Images: Above British cavalry near Mons, August 1914. Right the junction where the first British shots of the war were fired. Ironically (on 11th November 1918) the last shots were fired a few yards away - close to the large building on the right.
rapid rifle fire into the massed ranks of their foe. With their superb Lee Enfield Mk3 rifles, the professional soldiers of the B.E.F. were able to shoot around 15 bullets per minute. Lieutenant Maurice Dease (25) was the first British soldier to earn a V.C. but he was killed in the battle attempting to hold Nimy rail bridge (shown above). So chaotic was the situation in the aftermath of the battle that it was 23 days after his death that the army informed his parents of his injuries. By that time they had heard the news of his death second hand.
On the 24th August the British army began its retreat from Mons with units leap-frogging one another to prepare defences and fight. Their manoeuvres were handicapped by columns of terrified refugees who jammed the narrow country roads, dragging or pushing their belongings. The British soldiers - who had been cheered by the local inhabitants as they marched towards the foe - were now jeered and spat upon as they fell back.
Image: Belgian dog drawn carts were a familiar site on the roads that led from Mons
On This Day - 100 Years Ago - 24th August 1914
British Army in Retreat
By the 29th August the B.E.F. was 6 days march from Mons and heaps of discarded kit burned at the roadsides. The British army had not been defeated in battle but to the footsore soldiers that’s how it felt. In oppressive heat and utterly exhausted, the B.E.F. trudged towards Paris. Dust and sweat stung their eyes, and uniforms chafed their skin. The roads they followed were very straight with occasional stiff climbs to break the monotony. Those who suffered most were the reservists who had been summoned from civilian life only three weeks before. They were less fit than their regular army colleagues and their new boots were heavy (weighing 2.5 kg each), stiff and often ill-fitting.
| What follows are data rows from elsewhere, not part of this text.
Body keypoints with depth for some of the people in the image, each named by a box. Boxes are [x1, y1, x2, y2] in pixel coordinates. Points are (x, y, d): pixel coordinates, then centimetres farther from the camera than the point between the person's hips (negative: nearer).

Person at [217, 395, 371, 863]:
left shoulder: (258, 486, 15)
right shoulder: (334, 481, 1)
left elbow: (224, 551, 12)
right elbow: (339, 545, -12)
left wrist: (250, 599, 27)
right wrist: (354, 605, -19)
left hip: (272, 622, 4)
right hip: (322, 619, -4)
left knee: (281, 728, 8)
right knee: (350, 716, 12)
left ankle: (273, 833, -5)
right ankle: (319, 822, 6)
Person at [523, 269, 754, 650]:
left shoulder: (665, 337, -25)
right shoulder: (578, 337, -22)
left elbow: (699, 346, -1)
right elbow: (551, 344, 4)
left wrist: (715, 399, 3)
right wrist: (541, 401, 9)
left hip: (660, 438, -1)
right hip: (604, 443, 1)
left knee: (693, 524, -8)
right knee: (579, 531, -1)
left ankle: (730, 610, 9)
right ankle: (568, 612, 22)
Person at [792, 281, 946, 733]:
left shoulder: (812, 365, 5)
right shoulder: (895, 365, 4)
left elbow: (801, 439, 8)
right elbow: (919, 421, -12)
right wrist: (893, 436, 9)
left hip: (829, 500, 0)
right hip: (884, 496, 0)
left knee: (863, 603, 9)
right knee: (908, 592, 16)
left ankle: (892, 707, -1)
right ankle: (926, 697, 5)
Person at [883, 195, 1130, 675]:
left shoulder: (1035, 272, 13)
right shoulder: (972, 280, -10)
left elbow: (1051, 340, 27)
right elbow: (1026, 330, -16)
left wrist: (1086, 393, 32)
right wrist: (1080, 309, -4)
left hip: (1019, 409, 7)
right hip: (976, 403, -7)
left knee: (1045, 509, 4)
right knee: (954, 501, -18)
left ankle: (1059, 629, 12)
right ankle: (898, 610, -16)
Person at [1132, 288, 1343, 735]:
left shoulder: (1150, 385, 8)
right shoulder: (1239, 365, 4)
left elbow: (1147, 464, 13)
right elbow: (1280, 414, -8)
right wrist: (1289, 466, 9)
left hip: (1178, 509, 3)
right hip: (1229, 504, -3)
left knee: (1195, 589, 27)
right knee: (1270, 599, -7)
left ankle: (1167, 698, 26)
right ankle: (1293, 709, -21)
In the rush to send them overseas, reservists were sometimes issued with boots approximately the size they required and there was no opportunity to break them in. Furthermore the boots were often poor quality and after covering a hundred miles, heels and soles began to detach themselves. Sometimes the hobnails caused great suffering as they began to press through the leather and into the men’s feet. Some oozed blood at each step while at least one man was seen trudging along wearing on his feet only blood soaked socks.
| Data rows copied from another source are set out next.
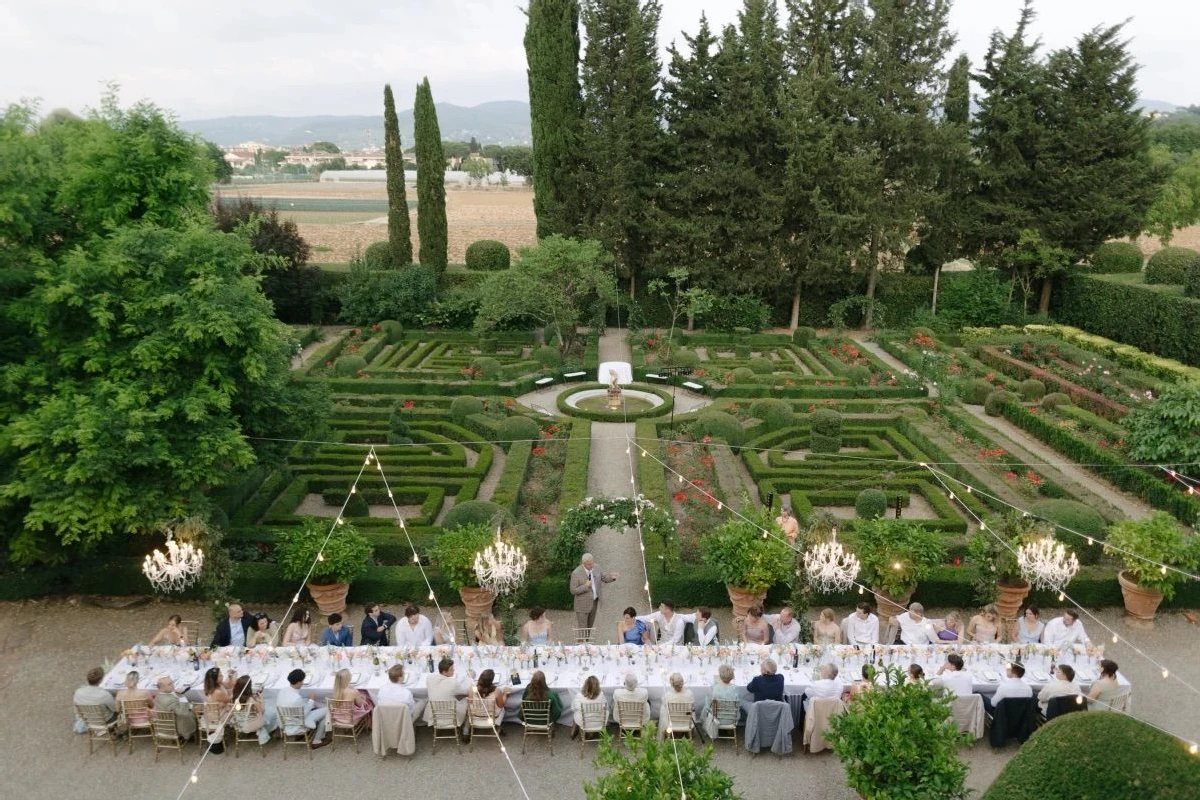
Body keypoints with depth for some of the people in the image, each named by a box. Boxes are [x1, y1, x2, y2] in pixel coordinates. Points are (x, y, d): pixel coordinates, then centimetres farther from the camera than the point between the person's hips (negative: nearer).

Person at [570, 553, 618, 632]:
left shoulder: (596, 568, -5)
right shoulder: (576, 573, -21)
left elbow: (604, 578, 4)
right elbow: (573, 591, -17)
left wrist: (612, 576, -16)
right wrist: (586, 586, -29)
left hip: (594, 602, 6)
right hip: (583, 604, -6)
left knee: (590, 626, 20)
On This Day - 100 Years Ago - 29th August 1914
'They Limped On, Blood-Shod'
Image: ‘The Angels of Mons’ by Marcel Gillis
On 29th September 1914, the London Evening News published a story that almost certainly gave rise to one of the greatest myths of the Great War – ‘The Angels of Mons’. The story was originally called ‘The Bowmen’ and was written by a Welsh writer of horror fiction whose pen name was Arthur Machen. The backdrop to this supernatural tale was the British defeat and retreat from Mons on 23rd / 24th August and the motivation to write it came from newspaper headlines reporting the shattered remnants of the B.E.F. retreating towards Paris. In Machen’s story a desperate British soldier called to St. George for help and suddenly ghostly figures appeared to put the enemy to flight. The story was not an instant hit but it was paraphrased in other publications and the legend was born. The British Government, which was keen to censor news from the front, made no attempt to control this story. Whether or not they also had a hand in creating or promoting it, is still disputed.